"Because," said I, "if after such a crime we allow Louis Bonaparte to live we shall abolish the penalty of death."

This generous Michel de Bourges remained thoughtful for a moment, then he pressed my hand.

Crime is an opportunity, and always gives us a choice, and it is better to extract from it progress than punishment. Michel de Bourges realized this.

Moreover this incident shows to what a pitch our hopes had been raised.

Appearances were on our side, actual facts not so. Saint-Arnaud had his orders. We shall see them.

Strange incidents took place.

Towards noon a general, deep in thought, was on horseback in the Place de la Madeleine, at the head of his wavering troops. He hesitated.
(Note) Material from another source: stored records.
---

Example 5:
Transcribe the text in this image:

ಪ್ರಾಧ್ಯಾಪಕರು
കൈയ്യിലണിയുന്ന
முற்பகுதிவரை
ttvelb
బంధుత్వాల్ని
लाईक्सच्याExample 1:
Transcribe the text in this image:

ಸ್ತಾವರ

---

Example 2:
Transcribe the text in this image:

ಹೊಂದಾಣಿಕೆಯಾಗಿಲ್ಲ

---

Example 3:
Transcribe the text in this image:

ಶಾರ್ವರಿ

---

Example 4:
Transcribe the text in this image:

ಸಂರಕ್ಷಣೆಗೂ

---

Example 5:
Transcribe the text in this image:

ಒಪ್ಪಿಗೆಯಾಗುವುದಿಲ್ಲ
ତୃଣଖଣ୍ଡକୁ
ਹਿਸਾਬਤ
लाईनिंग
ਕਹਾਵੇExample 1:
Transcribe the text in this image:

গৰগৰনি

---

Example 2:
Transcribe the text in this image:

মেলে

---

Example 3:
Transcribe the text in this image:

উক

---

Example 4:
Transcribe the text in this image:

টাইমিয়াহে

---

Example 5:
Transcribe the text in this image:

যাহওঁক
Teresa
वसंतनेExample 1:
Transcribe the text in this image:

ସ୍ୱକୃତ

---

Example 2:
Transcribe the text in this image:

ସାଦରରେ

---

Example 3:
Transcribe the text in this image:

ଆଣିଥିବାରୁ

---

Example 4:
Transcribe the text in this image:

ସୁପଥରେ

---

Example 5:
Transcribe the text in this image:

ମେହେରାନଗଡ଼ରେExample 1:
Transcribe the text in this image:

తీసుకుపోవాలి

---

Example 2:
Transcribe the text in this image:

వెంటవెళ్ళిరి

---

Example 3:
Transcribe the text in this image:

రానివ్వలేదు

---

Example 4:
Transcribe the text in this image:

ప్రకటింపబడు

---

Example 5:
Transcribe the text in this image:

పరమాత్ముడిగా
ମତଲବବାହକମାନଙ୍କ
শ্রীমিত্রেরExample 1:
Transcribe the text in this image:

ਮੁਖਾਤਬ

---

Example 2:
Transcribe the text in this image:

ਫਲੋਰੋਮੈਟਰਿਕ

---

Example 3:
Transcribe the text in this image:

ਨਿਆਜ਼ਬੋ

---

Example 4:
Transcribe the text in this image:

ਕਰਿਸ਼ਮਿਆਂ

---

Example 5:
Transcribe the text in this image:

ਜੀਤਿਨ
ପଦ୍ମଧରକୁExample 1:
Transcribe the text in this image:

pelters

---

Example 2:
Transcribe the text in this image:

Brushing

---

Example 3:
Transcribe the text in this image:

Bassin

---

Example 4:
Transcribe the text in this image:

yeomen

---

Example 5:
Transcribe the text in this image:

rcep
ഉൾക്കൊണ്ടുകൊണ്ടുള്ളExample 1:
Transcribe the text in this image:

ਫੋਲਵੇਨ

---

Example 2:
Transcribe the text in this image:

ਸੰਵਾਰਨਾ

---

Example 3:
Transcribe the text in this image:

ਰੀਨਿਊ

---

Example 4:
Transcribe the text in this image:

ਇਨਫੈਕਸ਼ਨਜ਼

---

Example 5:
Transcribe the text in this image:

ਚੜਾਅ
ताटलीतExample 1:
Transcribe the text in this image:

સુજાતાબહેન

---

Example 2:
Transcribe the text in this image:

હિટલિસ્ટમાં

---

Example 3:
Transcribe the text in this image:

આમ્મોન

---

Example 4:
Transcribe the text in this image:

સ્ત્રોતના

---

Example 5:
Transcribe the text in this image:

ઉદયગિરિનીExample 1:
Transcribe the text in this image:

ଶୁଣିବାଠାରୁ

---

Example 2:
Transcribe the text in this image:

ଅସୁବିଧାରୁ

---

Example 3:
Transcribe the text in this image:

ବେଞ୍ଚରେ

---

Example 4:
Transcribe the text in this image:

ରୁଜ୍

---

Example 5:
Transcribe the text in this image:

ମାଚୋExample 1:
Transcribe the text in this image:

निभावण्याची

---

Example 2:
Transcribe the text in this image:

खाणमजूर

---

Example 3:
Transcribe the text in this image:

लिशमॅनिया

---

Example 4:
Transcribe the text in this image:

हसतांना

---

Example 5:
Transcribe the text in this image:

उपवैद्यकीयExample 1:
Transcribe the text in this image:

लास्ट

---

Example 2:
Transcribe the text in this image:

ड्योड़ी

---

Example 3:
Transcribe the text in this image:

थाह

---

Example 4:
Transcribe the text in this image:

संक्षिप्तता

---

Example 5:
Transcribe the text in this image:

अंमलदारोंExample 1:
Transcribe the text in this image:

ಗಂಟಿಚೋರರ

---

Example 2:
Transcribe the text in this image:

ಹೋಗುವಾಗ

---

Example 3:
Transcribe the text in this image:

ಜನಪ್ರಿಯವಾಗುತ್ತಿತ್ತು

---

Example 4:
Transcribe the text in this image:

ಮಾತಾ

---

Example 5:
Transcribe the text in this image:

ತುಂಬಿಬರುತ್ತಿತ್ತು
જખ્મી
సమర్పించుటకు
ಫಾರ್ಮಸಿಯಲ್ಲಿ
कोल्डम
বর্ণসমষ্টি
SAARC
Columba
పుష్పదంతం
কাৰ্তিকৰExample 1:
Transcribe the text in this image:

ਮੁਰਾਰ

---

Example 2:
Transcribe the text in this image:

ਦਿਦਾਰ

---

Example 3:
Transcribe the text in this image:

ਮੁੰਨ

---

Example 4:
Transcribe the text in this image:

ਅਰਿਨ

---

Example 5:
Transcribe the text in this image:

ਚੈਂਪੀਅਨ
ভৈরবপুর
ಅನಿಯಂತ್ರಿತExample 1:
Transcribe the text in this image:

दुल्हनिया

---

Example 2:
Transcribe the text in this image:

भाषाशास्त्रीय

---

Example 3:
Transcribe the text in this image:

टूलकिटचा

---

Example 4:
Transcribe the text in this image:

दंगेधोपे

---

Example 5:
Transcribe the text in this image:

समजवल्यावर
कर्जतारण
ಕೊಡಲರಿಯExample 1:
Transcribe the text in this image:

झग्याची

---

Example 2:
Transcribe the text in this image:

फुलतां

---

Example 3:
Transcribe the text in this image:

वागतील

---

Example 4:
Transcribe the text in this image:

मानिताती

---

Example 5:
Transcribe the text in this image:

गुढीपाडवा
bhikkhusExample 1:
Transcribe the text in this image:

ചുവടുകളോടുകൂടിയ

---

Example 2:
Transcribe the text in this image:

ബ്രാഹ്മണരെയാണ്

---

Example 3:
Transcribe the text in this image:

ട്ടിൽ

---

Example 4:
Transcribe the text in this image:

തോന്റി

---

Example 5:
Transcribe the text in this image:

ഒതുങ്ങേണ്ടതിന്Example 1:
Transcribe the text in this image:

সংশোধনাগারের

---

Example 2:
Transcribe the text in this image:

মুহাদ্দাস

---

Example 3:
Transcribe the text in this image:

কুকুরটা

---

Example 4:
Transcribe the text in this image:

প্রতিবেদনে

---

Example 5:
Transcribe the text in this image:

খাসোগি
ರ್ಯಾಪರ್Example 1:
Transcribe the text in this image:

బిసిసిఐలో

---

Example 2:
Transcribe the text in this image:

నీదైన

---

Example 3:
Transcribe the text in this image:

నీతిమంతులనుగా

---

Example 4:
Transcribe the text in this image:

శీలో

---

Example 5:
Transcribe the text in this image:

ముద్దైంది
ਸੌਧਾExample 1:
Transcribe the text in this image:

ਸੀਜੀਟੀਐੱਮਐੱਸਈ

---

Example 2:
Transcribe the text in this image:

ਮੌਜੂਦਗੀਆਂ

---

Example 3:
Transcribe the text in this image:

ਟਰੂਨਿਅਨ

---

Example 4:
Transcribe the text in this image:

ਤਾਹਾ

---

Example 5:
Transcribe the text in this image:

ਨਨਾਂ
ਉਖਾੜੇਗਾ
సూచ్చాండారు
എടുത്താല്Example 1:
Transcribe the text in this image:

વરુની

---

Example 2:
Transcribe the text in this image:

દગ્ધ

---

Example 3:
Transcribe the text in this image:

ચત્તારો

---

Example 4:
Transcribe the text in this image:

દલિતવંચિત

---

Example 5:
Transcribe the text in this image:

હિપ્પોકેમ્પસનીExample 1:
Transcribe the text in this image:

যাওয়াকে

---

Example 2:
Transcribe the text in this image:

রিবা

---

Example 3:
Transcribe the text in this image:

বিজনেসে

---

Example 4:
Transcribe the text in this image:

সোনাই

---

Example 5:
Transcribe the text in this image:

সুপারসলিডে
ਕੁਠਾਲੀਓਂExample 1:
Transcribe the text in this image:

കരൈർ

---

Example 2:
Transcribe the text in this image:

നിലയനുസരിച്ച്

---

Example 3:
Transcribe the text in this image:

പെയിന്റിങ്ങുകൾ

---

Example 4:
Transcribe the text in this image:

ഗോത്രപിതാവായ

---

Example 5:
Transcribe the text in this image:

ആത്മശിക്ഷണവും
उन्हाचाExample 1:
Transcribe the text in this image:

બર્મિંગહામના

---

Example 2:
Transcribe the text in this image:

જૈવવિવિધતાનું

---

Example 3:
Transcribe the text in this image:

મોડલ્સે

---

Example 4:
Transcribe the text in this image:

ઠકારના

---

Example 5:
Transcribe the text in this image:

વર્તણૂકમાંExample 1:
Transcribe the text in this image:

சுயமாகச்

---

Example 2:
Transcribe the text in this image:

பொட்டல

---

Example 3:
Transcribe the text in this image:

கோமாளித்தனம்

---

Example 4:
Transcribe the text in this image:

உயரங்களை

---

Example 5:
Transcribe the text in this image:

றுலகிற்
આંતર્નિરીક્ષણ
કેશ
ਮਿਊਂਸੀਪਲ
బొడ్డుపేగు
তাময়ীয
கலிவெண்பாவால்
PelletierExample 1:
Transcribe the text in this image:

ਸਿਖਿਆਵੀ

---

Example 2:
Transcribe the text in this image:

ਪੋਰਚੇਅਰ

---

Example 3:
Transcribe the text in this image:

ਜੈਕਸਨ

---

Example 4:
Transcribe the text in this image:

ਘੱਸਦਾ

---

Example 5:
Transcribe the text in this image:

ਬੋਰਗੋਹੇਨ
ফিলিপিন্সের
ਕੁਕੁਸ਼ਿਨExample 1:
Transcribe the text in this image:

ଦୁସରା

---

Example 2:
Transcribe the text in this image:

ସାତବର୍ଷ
A carriage stopped, a woman stepped out and conversed in a low tone with the general. The crowd could see her. The Representative Raymond, who lived at No 4, Place de la Madeleine, saw her from his window. This woman was Madame K. The general stooping down on his horse, listened, and finally made the dejected gesture of a vanquished man. Madame K. got back into her carriage. This man, they said, loved that woman. She could, according to the side of her beauty which fascinated her victim, inspire either heroism or crime. This strange beauty was compounded of the whiteness of an angel, combined with the look of a spectre.

It was the look which conquered.

This man no longer hesitated. He entered gloomily into the enterprise.